Segment Start: Records for processing

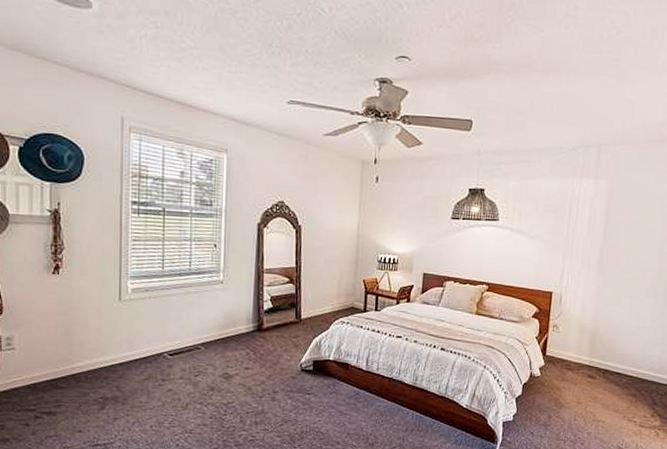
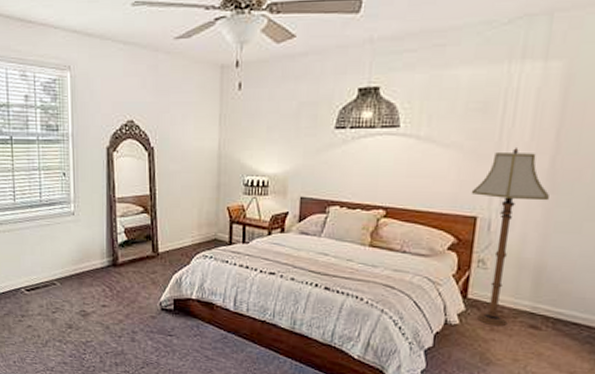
floor lamp: none [548,241,600,377] -> present [471,148,549,327]

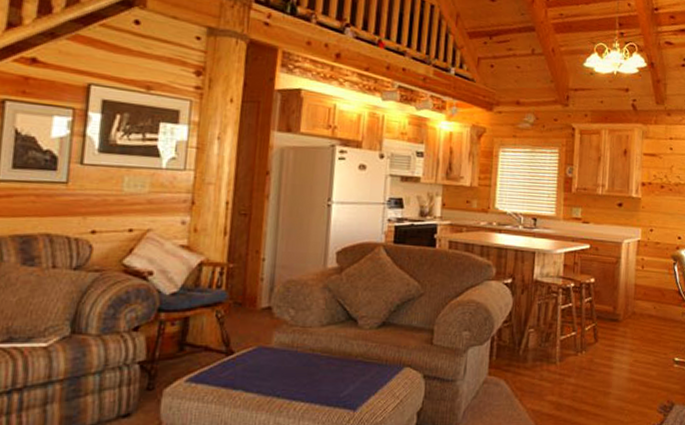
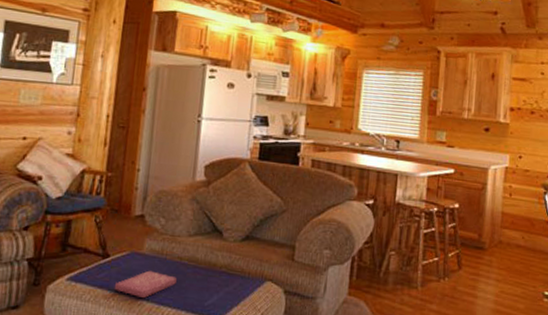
book: none [240,365,309,395] -> present [114,270,177,299]

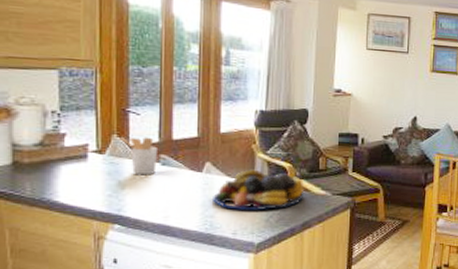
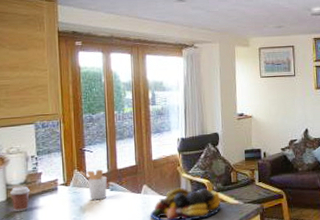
coffee cup: none [16,148,49,180] -> present [9,186,31,211]

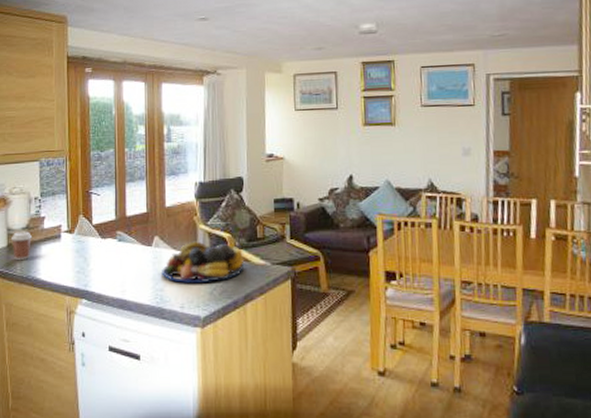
utensil holder: present [79,169,107,201] -> none [85,215,114,252]

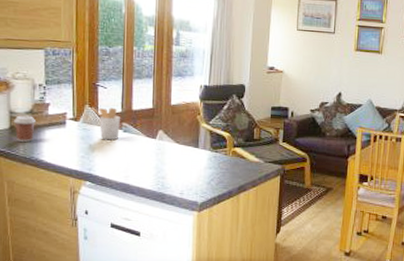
utensil holder: none [85,215,114,252] -> present [91,106,120,141]
fruit bowl: present [162,241,244,283] -> none [164,137,240,174]

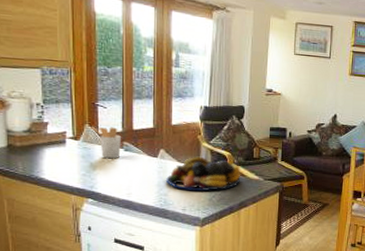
coffee cup: present [13,115,37,142] -> none [10,134,35,160]
fruit bowl: none [164,137,240,174] -> present [166,156,240,191]

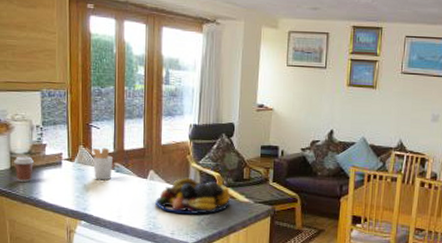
coffee cup: none [10,134,35,160] -> present [13,156,35,182]

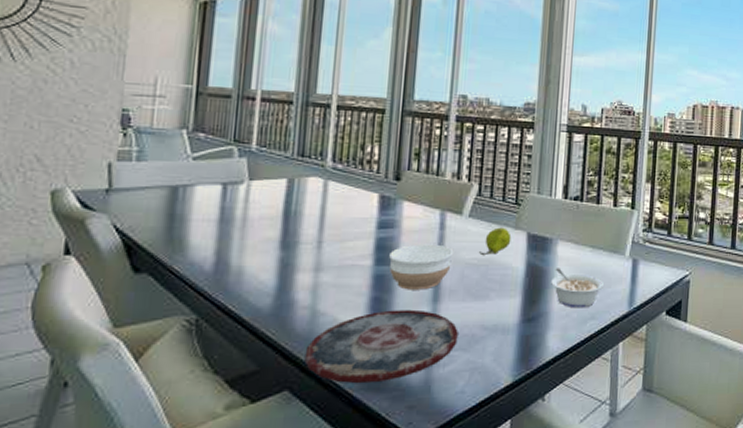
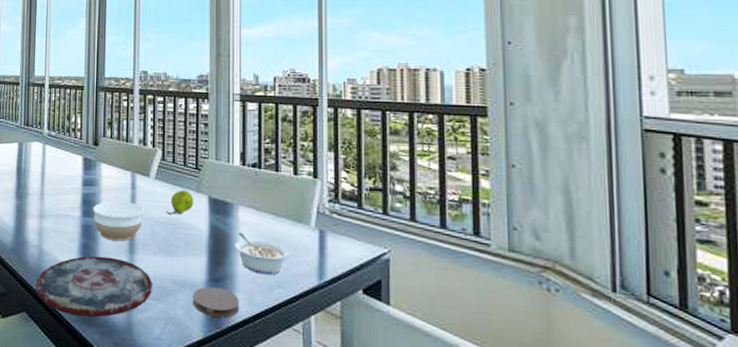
coaster: none [502,328,553,358] -> present [192,286,240,318]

Segment End: Records for processing

Task to carry out :: Print the lines from the one holding "utensil holder: none" through the last line of the records, word for word, and omit the pictures.

Solution for this task ::
utensil holder: none [85,215,114,252] -> present [91,106,120,141]
fruit bowl: present [162,241,244,283] -> none [164,137,240,174]

coffee cup: present [13,115,37,142] -> none [10,134,35,160]
fruit bowl: none [164,137,240,174] -> present [166,156,240,191]

coffee cup: none [10,134,35,160] -> present [13,156,35,182]

coaster: none [502,328,553,358] -> present [192,286,240,318]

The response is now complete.